- _WHAT TO DO_:
Your answer should reproduce every line of the material in which the word "district" occurs.

- _EXERCISE MATERIALS_:
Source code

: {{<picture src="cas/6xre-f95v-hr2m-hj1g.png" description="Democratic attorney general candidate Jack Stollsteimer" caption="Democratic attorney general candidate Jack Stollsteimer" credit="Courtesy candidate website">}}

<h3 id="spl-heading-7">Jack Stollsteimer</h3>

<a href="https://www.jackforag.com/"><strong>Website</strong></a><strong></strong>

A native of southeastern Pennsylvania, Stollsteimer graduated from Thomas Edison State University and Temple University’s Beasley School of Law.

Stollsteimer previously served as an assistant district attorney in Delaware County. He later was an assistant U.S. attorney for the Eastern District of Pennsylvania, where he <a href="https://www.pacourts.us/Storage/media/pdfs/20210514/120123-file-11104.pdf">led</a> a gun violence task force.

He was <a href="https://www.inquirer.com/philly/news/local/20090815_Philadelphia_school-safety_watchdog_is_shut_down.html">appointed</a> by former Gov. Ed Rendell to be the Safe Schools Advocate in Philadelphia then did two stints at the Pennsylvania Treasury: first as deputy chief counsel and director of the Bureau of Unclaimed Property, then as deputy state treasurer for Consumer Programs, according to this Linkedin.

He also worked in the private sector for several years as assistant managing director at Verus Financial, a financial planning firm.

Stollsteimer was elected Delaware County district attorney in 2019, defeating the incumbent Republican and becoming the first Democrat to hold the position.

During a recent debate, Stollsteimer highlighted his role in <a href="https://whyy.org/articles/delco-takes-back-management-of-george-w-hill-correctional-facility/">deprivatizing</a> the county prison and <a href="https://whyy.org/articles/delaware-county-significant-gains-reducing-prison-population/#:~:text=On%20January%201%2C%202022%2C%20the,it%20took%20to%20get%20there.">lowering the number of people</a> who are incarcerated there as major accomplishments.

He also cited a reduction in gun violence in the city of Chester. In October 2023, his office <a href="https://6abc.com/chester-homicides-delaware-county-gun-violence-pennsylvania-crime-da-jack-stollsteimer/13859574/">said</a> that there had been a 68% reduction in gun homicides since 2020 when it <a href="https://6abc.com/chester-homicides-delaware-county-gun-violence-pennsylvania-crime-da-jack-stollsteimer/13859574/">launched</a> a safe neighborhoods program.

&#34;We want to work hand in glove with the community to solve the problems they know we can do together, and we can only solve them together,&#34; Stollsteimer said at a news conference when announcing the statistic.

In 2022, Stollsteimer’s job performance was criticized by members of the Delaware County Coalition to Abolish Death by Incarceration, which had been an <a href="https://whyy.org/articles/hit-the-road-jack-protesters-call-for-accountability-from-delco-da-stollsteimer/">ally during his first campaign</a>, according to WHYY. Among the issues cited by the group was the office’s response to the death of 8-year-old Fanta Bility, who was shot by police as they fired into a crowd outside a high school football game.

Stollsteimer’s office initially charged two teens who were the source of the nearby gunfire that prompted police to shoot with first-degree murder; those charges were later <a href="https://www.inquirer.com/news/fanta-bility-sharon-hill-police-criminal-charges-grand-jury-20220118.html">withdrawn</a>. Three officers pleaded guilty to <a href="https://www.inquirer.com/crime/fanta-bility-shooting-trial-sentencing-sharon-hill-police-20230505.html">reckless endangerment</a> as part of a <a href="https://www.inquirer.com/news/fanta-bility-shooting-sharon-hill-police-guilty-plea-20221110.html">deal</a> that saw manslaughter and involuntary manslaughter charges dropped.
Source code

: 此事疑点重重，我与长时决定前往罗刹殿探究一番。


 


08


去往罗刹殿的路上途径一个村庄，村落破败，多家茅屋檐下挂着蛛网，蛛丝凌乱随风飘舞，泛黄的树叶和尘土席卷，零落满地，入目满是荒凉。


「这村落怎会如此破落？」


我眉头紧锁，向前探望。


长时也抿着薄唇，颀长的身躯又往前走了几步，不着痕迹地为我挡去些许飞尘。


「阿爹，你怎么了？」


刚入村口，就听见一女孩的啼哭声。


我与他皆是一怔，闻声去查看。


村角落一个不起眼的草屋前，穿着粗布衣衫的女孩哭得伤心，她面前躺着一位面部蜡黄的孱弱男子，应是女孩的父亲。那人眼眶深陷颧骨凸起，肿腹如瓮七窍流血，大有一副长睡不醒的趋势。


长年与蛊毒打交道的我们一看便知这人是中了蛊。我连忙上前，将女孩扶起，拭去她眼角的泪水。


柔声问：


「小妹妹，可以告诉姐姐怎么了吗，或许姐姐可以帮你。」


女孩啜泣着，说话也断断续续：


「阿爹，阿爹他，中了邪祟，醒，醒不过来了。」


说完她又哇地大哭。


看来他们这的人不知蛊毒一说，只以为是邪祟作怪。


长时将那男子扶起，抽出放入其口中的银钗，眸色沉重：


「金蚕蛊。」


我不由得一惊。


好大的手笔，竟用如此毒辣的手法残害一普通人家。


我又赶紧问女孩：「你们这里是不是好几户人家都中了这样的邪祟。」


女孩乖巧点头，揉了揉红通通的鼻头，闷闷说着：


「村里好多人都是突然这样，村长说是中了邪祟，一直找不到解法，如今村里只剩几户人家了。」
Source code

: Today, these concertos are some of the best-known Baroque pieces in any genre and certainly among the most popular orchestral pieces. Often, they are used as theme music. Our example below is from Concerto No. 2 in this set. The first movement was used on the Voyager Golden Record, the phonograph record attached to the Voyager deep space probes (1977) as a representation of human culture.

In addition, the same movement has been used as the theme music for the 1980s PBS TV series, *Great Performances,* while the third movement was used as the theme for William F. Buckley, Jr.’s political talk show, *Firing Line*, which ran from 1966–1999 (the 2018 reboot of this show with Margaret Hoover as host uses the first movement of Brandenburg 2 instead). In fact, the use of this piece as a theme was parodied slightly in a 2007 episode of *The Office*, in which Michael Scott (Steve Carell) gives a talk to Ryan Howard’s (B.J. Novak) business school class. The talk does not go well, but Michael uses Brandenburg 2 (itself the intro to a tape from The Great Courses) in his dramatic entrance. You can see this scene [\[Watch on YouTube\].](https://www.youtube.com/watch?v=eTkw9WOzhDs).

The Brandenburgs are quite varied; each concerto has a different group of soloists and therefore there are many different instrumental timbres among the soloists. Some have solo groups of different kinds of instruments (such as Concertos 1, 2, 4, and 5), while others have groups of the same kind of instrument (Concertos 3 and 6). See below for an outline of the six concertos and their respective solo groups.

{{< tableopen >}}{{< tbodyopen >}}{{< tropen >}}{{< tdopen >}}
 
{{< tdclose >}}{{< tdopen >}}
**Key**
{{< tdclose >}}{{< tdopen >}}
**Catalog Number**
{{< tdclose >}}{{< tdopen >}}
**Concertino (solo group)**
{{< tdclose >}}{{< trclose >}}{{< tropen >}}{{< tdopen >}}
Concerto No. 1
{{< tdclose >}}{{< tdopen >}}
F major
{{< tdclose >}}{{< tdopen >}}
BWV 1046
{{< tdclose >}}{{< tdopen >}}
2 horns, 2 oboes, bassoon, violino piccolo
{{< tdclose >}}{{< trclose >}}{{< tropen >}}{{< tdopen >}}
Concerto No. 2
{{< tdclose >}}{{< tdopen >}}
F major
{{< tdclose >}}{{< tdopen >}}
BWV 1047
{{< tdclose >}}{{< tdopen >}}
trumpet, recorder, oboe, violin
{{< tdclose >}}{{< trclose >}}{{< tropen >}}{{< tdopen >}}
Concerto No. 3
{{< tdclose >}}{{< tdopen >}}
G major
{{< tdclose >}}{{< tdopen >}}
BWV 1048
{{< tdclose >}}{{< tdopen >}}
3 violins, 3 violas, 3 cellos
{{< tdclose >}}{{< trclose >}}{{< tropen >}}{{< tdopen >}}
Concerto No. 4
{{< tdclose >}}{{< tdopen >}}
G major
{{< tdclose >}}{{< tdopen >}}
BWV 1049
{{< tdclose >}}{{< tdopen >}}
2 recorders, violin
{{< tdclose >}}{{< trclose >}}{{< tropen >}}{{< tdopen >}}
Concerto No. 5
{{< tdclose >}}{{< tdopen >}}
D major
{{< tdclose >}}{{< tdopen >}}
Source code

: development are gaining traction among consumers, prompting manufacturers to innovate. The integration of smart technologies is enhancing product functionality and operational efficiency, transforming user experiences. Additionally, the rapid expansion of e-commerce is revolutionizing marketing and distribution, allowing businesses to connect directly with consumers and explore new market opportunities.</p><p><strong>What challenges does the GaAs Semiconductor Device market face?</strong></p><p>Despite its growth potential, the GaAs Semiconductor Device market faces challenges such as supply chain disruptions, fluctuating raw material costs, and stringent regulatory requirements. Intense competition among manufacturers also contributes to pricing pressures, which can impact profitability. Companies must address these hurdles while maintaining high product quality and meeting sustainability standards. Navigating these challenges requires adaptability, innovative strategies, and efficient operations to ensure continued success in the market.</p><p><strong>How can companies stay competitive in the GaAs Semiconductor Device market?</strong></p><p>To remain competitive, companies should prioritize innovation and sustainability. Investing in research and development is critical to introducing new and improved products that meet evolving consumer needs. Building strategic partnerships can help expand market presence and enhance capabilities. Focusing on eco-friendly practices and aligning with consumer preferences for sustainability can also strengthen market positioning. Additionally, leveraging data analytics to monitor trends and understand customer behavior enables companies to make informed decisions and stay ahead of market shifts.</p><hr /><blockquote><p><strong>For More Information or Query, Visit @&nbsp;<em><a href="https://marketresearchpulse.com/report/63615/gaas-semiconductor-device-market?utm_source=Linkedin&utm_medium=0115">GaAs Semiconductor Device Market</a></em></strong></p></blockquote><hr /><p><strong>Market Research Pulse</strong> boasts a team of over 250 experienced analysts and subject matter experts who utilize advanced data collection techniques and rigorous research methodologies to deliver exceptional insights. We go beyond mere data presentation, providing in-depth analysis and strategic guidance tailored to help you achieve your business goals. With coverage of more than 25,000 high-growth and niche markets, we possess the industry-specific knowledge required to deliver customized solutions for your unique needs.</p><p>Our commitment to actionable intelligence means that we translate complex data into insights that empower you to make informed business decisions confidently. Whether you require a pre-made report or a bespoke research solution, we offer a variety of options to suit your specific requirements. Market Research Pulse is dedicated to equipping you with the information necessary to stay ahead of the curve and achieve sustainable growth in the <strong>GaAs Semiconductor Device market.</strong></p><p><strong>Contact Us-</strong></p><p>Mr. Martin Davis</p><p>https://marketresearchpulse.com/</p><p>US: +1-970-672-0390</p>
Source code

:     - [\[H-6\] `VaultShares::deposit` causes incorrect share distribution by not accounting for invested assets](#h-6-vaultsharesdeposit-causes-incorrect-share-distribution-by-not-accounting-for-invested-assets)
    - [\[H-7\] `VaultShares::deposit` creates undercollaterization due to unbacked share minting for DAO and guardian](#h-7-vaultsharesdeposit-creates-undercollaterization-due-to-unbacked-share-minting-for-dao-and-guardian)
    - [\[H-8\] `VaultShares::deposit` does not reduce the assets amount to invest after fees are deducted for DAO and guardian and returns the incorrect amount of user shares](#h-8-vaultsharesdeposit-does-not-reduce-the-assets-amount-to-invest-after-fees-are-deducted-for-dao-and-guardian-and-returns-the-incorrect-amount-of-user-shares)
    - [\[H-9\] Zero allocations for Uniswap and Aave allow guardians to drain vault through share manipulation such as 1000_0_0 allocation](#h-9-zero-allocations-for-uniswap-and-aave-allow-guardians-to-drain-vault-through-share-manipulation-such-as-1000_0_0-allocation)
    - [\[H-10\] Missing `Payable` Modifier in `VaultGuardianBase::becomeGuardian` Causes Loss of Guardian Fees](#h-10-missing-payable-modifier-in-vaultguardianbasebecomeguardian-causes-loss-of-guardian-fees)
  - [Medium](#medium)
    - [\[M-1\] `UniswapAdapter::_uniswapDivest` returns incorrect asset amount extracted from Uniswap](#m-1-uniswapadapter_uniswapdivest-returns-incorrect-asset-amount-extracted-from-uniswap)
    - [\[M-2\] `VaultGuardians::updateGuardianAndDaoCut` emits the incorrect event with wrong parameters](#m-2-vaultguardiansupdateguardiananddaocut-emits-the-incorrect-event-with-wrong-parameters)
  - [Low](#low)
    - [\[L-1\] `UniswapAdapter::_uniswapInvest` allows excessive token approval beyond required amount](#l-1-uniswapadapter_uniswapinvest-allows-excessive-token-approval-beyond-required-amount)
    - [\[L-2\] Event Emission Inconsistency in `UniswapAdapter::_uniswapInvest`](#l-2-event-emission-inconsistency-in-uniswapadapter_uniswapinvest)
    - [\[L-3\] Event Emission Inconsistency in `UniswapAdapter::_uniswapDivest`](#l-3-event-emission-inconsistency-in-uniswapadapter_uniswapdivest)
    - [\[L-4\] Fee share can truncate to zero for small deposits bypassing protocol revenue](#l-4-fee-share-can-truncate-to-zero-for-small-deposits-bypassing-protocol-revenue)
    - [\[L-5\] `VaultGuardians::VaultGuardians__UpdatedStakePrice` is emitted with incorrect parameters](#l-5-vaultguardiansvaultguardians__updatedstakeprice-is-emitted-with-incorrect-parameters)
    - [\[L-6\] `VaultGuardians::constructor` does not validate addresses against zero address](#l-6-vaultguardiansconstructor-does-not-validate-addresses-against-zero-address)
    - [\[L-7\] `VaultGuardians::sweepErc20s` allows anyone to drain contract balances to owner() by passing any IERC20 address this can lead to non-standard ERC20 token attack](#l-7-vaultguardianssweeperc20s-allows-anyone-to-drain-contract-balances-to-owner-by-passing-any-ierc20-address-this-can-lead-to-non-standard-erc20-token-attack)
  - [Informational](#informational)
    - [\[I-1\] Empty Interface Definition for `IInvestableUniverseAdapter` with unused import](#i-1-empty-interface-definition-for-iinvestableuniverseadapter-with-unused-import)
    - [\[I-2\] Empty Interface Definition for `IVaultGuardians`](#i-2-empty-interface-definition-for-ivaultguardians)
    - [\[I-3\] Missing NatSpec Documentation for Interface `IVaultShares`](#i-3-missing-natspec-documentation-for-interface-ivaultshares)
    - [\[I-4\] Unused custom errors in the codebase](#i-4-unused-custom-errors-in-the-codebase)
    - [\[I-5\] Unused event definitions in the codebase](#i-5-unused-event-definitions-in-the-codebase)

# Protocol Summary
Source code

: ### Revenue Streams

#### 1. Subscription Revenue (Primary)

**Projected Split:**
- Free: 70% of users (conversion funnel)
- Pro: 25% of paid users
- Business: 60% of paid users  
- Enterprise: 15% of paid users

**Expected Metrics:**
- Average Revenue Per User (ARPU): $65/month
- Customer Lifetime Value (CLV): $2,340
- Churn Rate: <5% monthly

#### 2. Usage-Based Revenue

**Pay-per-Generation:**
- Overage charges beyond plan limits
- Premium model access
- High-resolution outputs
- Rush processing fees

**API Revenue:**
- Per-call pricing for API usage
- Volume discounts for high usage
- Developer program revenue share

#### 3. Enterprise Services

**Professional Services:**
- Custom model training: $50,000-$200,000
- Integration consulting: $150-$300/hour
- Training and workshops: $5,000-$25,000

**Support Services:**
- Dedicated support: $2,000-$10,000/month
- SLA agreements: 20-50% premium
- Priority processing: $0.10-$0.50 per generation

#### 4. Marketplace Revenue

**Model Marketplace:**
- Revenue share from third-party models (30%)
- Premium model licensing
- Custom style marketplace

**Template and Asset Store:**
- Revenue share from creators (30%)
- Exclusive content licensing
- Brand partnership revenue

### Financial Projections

- _SOLVED PROBLEM_:
Stollsteimer previously served as an assistant district attorney in Delaware County. He later was an assistant U.S. attorney for the Eastern District of Pennsylvania, where he <a href="https://www.pacourts.us/Storage/media/pdfs/20210514/120123-file-11104.pdf">led</a> a gun violence task force.
Stollsteimer was elected Delaware County district attorney in 2019, defeating the incumbent Republican and becoming the first Democrat to hold the position.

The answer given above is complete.